TEXT UNDER STUDY
══════════════════════════════
That ban hasn't kept students from organizing the games at local forest preserves, although some Glenbrook North seniors said it's only in the past two years that the fun has turned violent.

"It started out as just hazing with ketchup and mustard, and people might get a few scratches, but it turned into pig intestines being wrapped around girls' necks," said Erin Lasday, who said she wasn't at Sunday's hazing, but has friends among those injured.

Kaitlin Getz, the senior class president, said she also stayed away from the fracas, but said she heard the seniors decided to take revenge for the beating they had received the year before, during a fight that featured scissors and buckets of vomit. "They were like, 'If we got it that bad, then we're going to do it equal or better," Getz said.

Riggle said school officials are well aware of the students' game organizing efforts and try to find out details, so they can alert the authorities and break up the game.

"The kids know we condemn it and we try to keep it from happening," he said. "Any time we have knowledge of activities that are detrimental to our students, we alert the authorities. We were not able to be as proactive as we'd like to have been this year."

Several students said participants paid about $35, money that got them special jerseys, as well as beer and other alcoholic beverages.
══════════════════════════════
PROBLEM 1
Repeat the section of the Glenbrook North hazing article that opens with the words containing "That ban hasn't" and closes with "has turned violent.".
PROBLEM 2
Write the next part of the news excerpt about the Glenbrook North hazing, picking up after its final sentence.

RECORDED INFORMATION
══════════════════════════════
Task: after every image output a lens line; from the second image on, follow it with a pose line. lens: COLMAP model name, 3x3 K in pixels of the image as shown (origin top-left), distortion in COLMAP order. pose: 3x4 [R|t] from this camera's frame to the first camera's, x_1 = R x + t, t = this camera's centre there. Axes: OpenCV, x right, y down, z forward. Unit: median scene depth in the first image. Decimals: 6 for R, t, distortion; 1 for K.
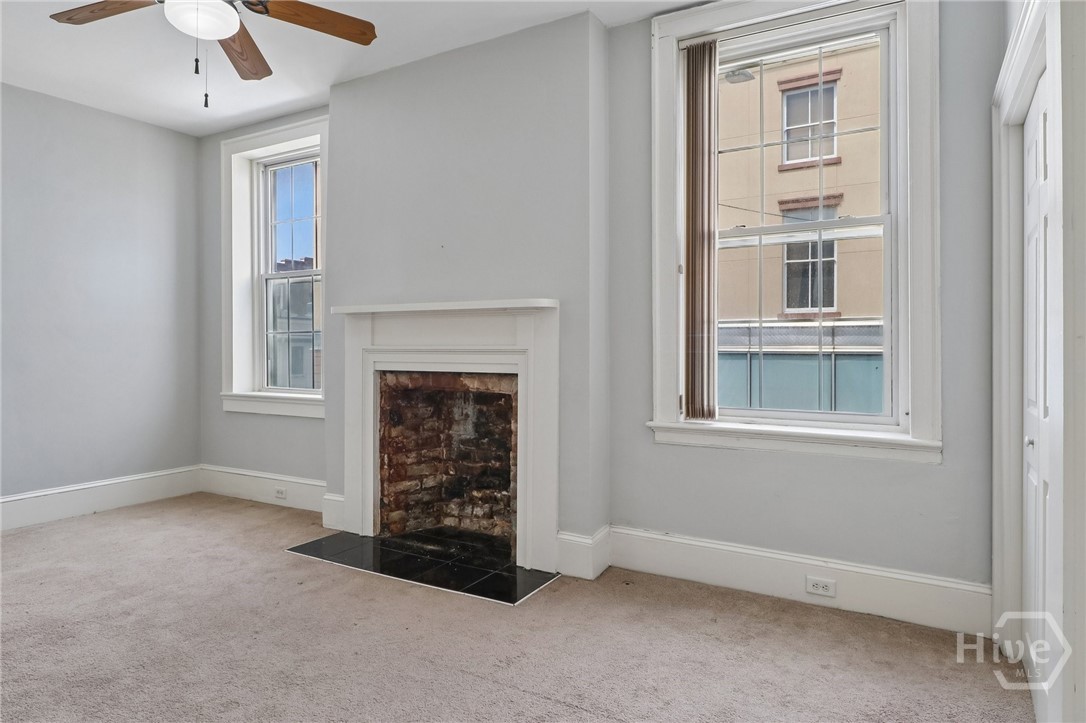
══════════════════════════════
ANSWER SPACE 1
That ban hasn't kept students from organizing the games at local forest preserves, although some Glenbrook North seniors said it's only in the past two years that the fun has turned violent.

ANSWER SPACE 2
Lasday said every year, the seniors wear their T-shirts the Friday before the hazing, so she was surprised that school authorities didn't know the event was imminent. This year's shirt was the same as last year's, emblazoned with "Tequiza Pleasa," in reference to beer. "The school forces them to turn them inside out, because of" the shirts' message, Lasday said. "I don't know why" the appearance of the shirts would not"be a big hint" that something was about to happen.

Superintendent Hales said he's told that students wear the T-shirts several times a year, and talk about the powder puff game long before it is scheduled.

The Northbrook police first got word of the fracas on Sunday when a resident called at 1:30 p.m. to report that a "bunch of kids were in the forest preserve making a mess," Northbrook Police Sgt. Tony Matheny said Tuesday.